There are lessons, Professor Cossin says, for the Middle East that can be gleaned from China's governance transformation. The main reasons for changes in China's corporate governance system were to improve its companies' performance and international competitiveness. The country thus embarked on a reflection on how to adapt Western-models of governance to the specifics of Chinese business. Another important reason for China to focus on improving best practices in corporate governance was to attract more foreign direct investments.

On the other hand, from 2007 to 2010, some of China's large companies developed an aggressive acquisitions approach and bought foreign businesses overseas (notably in oil, gas, mining, and automotive industries). China's huge and aggressive foreign investments have raised increasing concerns among not only the governments in which it is investing, but also among their business communities and the global public.

Improvements in performance and competitiveness also forced China to be successful not only at buying but also at managing! The dramatic evolution of the ownership structures has played an important role in reinforcing the corporate governance best practices. Based on the 2010 China Statistical Yearbook, the structure of the gross industry output has changed in the last decade. In 1998 approximately 95% of the gross industry output in China was generated by SOCs and only a little more than 5% was generated by private companies. By 2009 the situation had changed dramatically; the SOCs generated less than 50% of gross industry output, while more than 50% was generated by private companies (including joint venture with foreign investors and by SMEs).

As Professor Cossin explains, this dramatic change in the business landscape has pushed corporate governance best practices in China towards a professionalization of the corporate decision processes while remaining distinctively Chinese. The same trend applies in several fast growing economies where growth has driven the application of law and regulation, reinforcing the corporate governance system in companies regardless if they are SOCs or privately-owned.
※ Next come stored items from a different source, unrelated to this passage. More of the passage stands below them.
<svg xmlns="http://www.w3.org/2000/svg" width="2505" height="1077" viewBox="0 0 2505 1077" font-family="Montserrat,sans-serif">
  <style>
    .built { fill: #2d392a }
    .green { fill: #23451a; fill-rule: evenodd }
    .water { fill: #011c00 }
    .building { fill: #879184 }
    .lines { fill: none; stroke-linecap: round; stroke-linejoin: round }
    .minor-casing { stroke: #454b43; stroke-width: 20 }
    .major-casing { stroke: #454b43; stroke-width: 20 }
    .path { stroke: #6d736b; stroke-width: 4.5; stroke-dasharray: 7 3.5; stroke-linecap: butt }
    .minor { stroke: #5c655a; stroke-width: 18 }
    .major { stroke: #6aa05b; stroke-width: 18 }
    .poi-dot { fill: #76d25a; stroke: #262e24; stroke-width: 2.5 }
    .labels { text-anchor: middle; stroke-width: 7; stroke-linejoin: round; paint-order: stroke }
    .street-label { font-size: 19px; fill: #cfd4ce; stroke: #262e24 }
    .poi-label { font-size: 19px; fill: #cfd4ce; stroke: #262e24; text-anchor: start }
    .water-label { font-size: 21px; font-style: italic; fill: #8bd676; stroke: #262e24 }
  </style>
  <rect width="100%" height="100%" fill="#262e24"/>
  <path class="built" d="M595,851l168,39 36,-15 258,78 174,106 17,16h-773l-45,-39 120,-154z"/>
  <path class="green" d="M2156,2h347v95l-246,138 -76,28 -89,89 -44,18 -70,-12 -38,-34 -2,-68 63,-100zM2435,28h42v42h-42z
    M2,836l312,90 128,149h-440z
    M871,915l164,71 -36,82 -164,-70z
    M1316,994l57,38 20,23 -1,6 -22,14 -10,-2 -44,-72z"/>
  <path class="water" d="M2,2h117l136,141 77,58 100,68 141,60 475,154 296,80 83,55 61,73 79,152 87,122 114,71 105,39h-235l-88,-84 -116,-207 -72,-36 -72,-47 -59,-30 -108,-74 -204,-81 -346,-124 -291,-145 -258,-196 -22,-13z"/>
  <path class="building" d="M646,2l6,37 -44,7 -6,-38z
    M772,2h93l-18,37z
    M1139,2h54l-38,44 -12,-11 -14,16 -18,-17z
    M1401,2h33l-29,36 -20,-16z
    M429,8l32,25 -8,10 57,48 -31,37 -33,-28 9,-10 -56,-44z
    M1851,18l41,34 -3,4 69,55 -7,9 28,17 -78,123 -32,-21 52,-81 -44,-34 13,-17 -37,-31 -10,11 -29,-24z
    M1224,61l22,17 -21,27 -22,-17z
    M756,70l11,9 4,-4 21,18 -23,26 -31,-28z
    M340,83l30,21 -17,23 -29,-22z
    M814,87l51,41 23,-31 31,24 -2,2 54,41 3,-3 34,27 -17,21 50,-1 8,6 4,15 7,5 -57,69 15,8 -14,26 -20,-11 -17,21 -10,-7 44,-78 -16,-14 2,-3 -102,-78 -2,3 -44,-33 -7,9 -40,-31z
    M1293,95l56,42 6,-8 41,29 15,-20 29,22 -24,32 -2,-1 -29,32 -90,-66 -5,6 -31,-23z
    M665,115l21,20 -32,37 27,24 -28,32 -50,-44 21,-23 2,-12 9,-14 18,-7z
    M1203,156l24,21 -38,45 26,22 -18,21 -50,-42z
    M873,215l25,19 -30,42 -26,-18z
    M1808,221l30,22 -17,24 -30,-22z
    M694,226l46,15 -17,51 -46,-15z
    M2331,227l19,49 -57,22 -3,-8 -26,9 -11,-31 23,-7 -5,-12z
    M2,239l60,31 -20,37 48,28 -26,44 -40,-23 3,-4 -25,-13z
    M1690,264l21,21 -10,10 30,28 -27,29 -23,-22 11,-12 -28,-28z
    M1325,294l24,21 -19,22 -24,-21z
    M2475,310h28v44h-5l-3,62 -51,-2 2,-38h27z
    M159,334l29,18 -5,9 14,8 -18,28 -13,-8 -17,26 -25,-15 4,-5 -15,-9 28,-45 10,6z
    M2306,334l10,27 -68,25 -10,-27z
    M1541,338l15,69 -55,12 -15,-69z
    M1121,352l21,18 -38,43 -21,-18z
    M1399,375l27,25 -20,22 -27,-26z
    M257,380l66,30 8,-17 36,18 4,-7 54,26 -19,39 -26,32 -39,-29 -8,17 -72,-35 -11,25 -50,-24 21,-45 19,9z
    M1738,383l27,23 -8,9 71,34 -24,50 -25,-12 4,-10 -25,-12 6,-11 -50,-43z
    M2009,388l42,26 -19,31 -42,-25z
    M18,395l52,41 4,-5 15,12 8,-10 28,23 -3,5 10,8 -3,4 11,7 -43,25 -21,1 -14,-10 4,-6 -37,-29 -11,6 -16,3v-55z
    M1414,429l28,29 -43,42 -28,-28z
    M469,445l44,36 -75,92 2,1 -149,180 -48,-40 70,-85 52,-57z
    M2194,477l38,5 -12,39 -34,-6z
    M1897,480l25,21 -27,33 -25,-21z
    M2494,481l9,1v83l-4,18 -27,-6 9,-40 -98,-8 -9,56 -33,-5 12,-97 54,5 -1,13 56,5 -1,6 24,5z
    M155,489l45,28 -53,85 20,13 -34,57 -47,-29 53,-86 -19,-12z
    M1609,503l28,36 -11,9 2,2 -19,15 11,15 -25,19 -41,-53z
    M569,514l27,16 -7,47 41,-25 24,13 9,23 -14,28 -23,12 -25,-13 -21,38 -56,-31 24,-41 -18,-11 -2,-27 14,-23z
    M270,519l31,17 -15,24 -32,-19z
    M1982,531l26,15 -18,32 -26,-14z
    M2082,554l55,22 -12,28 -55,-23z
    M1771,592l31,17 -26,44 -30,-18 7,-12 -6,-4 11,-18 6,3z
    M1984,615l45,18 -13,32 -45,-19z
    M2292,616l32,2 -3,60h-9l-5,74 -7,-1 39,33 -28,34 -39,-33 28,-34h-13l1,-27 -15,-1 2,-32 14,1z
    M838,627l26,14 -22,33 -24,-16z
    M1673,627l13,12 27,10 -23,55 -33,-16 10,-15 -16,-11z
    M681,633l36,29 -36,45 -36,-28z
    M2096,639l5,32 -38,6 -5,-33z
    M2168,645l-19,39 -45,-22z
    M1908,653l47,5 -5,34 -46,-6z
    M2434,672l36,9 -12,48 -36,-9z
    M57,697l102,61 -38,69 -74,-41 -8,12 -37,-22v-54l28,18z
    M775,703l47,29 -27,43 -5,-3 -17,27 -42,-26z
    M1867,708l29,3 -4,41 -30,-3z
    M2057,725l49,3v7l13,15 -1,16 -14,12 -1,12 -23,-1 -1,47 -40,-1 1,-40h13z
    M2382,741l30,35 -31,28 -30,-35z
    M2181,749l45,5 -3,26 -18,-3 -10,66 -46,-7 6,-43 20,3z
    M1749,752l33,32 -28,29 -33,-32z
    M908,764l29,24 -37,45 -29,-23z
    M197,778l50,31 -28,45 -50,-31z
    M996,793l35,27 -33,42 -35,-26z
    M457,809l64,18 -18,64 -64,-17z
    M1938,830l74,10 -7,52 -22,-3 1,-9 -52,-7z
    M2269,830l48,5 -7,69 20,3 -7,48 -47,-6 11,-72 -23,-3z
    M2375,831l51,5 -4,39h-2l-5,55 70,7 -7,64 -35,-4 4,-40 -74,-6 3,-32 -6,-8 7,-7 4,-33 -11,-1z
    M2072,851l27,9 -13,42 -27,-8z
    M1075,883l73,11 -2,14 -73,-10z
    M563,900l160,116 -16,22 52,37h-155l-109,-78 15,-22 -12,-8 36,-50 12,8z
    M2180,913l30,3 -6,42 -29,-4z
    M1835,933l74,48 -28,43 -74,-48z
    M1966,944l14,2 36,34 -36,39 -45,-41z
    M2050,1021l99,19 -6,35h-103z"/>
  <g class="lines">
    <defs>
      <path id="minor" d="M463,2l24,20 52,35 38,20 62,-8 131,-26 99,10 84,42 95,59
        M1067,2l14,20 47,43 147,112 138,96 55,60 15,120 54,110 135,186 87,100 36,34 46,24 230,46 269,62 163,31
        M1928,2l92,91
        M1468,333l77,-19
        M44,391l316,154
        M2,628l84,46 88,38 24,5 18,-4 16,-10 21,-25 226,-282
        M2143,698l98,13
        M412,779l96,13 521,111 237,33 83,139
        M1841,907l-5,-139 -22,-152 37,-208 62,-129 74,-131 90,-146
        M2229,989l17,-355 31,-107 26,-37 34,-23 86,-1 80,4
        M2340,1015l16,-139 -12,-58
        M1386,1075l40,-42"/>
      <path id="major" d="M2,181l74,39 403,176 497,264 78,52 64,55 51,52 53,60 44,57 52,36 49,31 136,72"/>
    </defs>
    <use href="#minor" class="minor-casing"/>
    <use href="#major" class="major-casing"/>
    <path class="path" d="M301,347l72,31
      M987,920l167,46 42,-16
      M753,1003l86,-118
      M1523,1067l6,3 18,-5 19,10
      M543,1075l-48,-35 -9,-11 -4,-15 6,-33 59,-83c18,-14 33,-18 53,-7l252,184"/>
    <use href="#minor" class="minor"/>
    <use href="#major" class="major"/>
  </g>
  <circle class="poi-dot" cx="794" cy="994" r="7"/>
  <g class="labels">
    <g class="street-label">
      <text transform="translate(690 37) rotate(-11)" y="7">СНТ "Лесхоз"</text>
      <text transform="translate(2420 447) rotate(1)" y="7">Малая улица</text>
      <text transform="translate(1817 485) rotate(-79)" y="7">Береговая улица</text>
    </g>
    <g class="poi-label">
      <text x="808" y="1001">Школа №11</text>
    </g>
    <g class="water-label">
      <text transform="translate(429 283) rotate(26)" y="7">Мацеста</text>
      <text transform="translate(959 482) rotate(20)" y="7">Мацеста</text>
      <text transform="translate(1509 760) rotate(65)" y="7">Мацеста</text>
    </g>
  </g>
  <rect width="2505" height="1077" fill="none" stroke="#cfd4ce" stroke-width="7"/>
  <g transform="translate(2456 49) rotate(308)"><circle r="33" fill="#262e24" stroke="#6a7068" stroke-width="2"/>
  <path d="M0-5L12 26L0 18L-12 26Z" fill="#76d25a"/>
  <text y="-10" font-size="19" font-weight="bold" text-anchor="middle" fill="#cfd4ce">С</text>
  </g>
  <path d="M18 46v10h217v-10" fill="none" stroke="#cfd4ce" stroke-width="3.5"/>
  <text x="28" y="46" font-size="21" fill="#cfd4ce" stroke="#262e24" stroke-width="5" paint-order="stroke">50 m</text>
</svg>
The ownership structure in the MENA region comes with a different history. It is the result of the socio-economic and political evolution the region went through in the last seven decades. Due to the large number of family businesses in the region, especially in the Gulf Cooperation Countries (GCC), and the strong presence of the State, the business landscape is characterized by extreme ownership concentrations. Most of the non-listed companies (also SMEs) are in the hands of family business founders or their descendents.

Corporate governance in the region was driven by the need for more foreign direct investment (FDI), particularly among non-oil producing countries so that they could invest in infrastructure and job creation. Another reason was the fast development of financial markets. Finally, family businesses, facing new competition dynamics due to globalization and the entry of big competing multinationals were pressured to introduce corporate governance systems. Indeed, their leaders remain under business pressure, and now possibly under public pressure, to professionalize their boards and their management. With globalization and product-life cycle challenges, they will need to show their ability to claim first-class performance in all dimensions, including social and financial, at a time of tremendous risks and opportunities.

As the MENA region, in just a short time, has made great strides in increasing awareness about corporate governance, the Second Wave of governance improvement will boost its actual achievements. As we have seen in the case of emerging economies and specifically China, corporate governance was built to support fast economic growth. It is now being redirected towards fair and high-quality growth. In MENA, the Second Wave of corporate governance will be stimulated because of the region's extraordinary need for growth and enhancement in the welfare of its citizens.